Sembra ormai decisa la cacciata di Enrico Cucchiani dal vertice di Banca Intesa Sanpaolo e la Borsa saluta la guerra al vertice con un sonoro -3,78 per cento del titolo Intesa, che si trascina dietro molti titoli bancari. Durante la prima Repubblica l’espressione di moda era “liti da ballatoio”, come ricorda bene l’ottantenne presidente di Intesa Giovanni Bazoli, che a quei tempi eleganti era già banchiere di rilievo. Non sembra esserci oggi definizione migliore per lo scontro al vertice della prima banca italiana. Una vera lite da ballatoio che si svolge naturalmente dietro le cortine di silenzio e di sussiegosi “no comment” bancari. E pagata dai piccoli azionisti: quando gli strapagati manager si intrattengono nelle loro lotte di potere e non si fanno scrupolo di farle finire sulla prima pagina del Financial Times, i cosiddetti mercati finanziari (cioè i colleghi di Cucchiani e Bazoli che capiscono al volo il senso della rissa in corso) scappano.

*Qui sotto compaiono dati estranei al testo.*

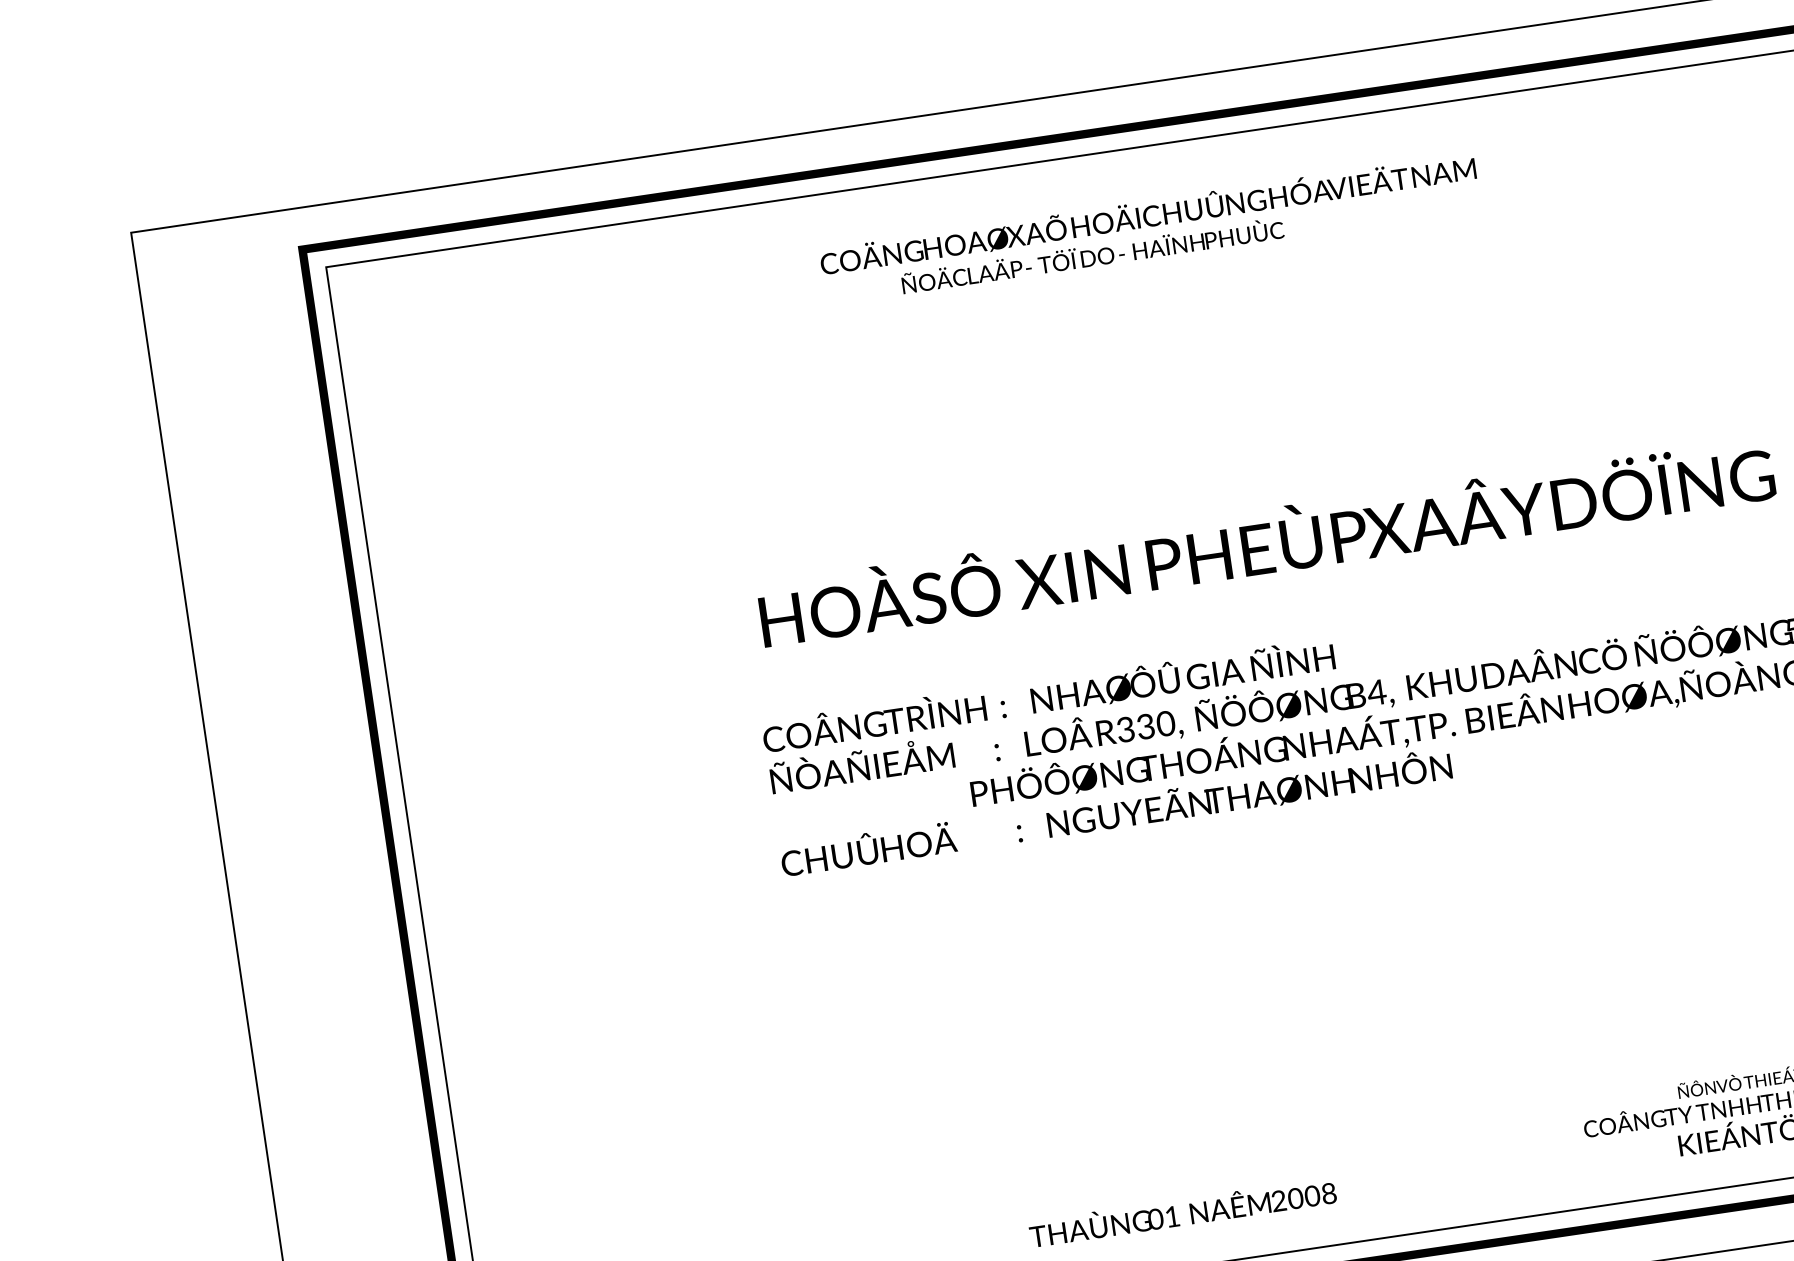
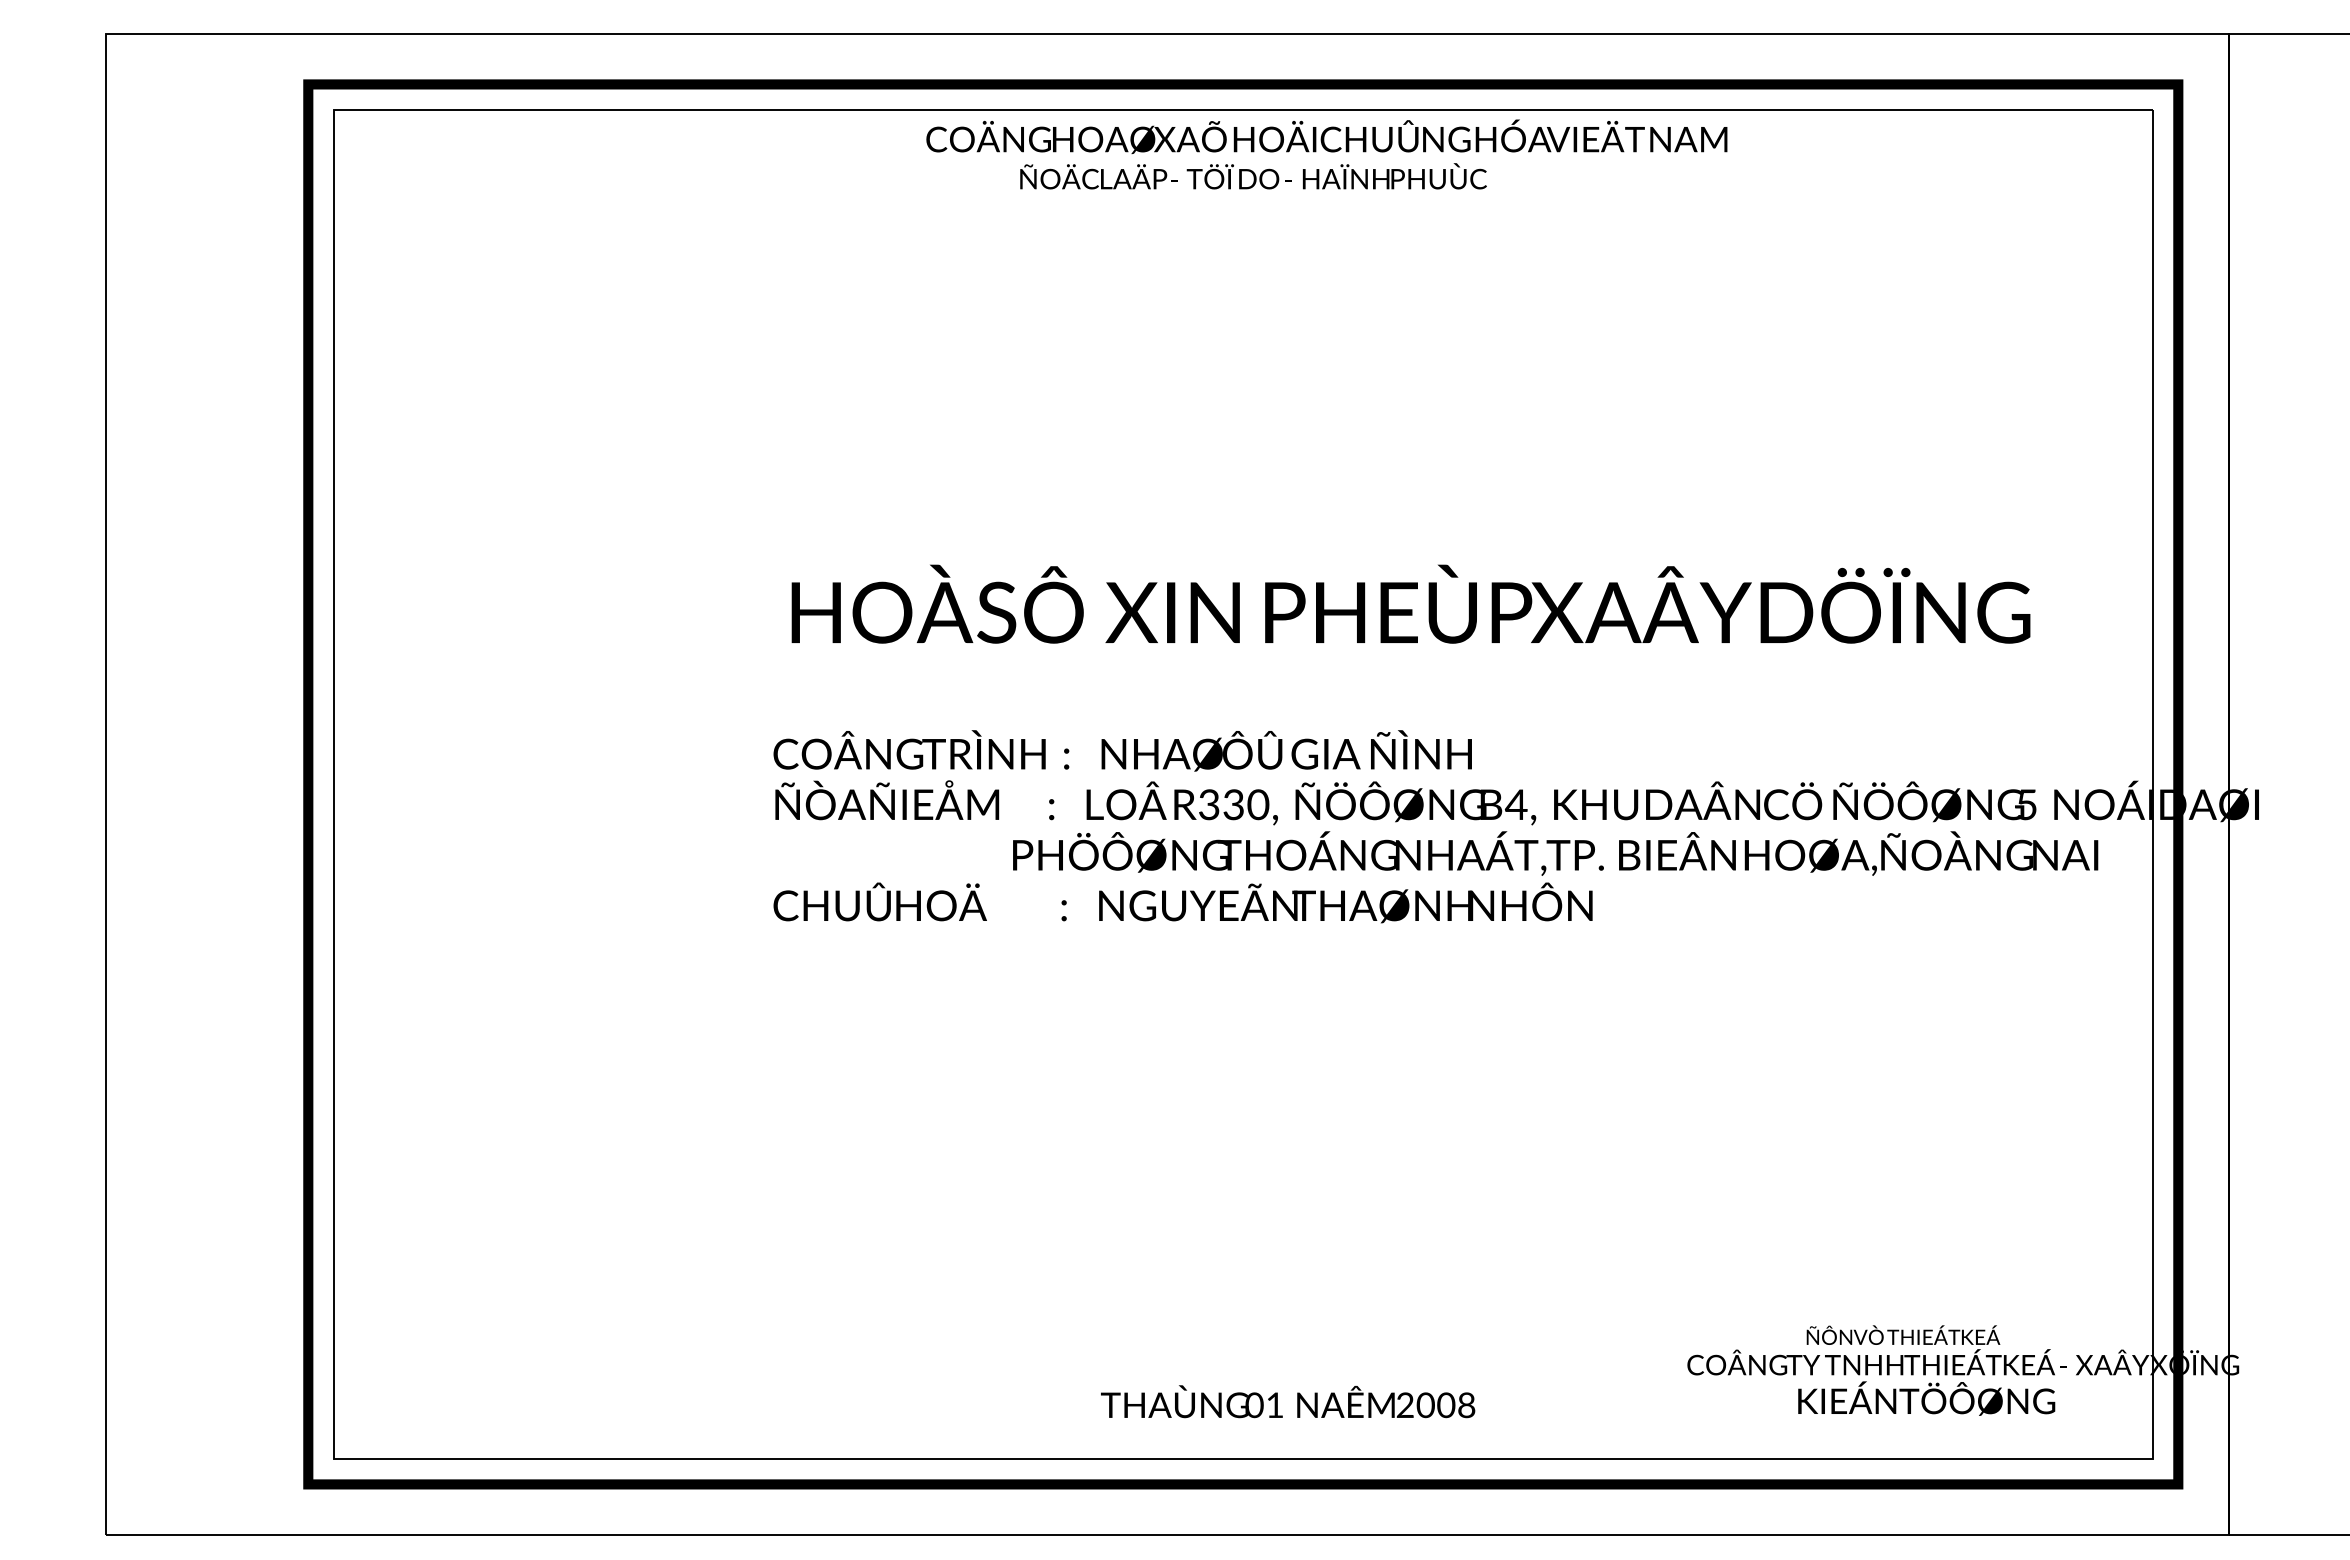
text: (1149, 228) -> (1326, 154), moved
text: (1183, 1212) -> (1288, 1401), moved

Hanno capito che Bazoli, spalleggiato da un altro banchiere giurassico, il presidente della Fondazione Cariplo Giuseppe Guzzetti, vuole cacciare l’amministratore delegato Cucchiani, nominato meno di due anni fa e confermato nell’assemblea di bilancio della primavera scorsa. Hanno capito che Cucchiani resiste e, com’è tradizione nel capitalismo di relazione italiano, si sta battendo come un leone per portare a casa almeno una liquidazione consolatoria. Nel 2010 Alessandro Profumo fu fatto fuori da Unicredit dopo molti anni di regno con una buonuscita di 40 milioni di euro. Cucchiani, che era allora nel consiglio d’amministrazione di Unicredit, conosce bene la storia del siluramento di Profumo, a cui partecipò attivamente, e vuole, come l’attuale presidente di Mps, vendere cara la pelle. Com’è d’uso in situazioni del genere, gli spin doctor delle due fazioni in lotta fanno circolare versioni flautate della contesa. Ci sarebbe addirittura una differenza di vedute sul sistema duale attualmente in vigore (un consiglio di sorveglianza e un consiglio di gestione) che piace ai vecchi dinosauri della spartizione perché moltiplica le poltrone e che Cucchiani il modernista vorrebbe riportare alla normalità del consiglio d’amministrazione unico.
Nessuno pronuncia invece il nome di Romain Zaleski, che è forse il vero nodo della contesa, ma proprio per questo viene tenuto coperto. Non deve finire sui giornali sennò si depotenziano le capacità di pressione (o ricatto) dei contendenti. Ma il quadro è ormai chiaro. Intesa, negli anni del boom finanziario, ha prestato 1,8 miliardi al finanziere franco-polacco Romain Zaleski per giocare in Borsa, dove ha comprato pacchetti decisivi delle principali banche che gli prestavano i soldi, tra cui Intesa stessa. Pare che qualche genio della finanza di stanza negli uffici di Intesa abbia dato a Zaleski una cifra tra 800 milioni e un miliardo senza nessuna garanzia. Quei soldi sono ormai pressoché persi, tanto che nell’ultima semestrale Intesa ha passato 800 milioni nella colonna degli “incagli” che sono l’anticamere dalla perdita secca.
Zaleski è amico per la pelle di Bazoli che però fa sapere un giorno sì e l’altro pure che lui non c’entra niente nella sciagurata operazione. Cucchiani, che è arrivato da un altro pianeta a fine 2011 per sostituire Corrado Passera passato al governo Monti, non vuole mettere la sua faccia sull’operazione Zaleski quando lo scandalo inevitabilmente esploderà. Il punto è che nella primavera scorsa, quando Cucchiani è stato confermato, i vertici di Intesa non avevano capito che il caso Zaleski sarebbe esploso poche settimane dopo. Quando cioè, il numero uno di Unicredit Federico Ghizzoni (che deve la poltrona all’operazione anti-Profumo di cui Cucchiani fu parte), ha fatto sapere a Bazoli di essere stufo di rinviare all’infinito la resa dei conti con le insolvenze del suo amico Zaleski. Lì Cucchiani ha scelto di andare dritto nel senso della pulizia, per non farsi mettere in conto una porcheria epocale. E tutto il sistema Intesa si è spaventato e ha cominciato a progettare la cacciata. Che appare sempre più probabile, visto che Cucchiani non sembra avere il fisico per mettere in piedi una battaglia moralizzatrice.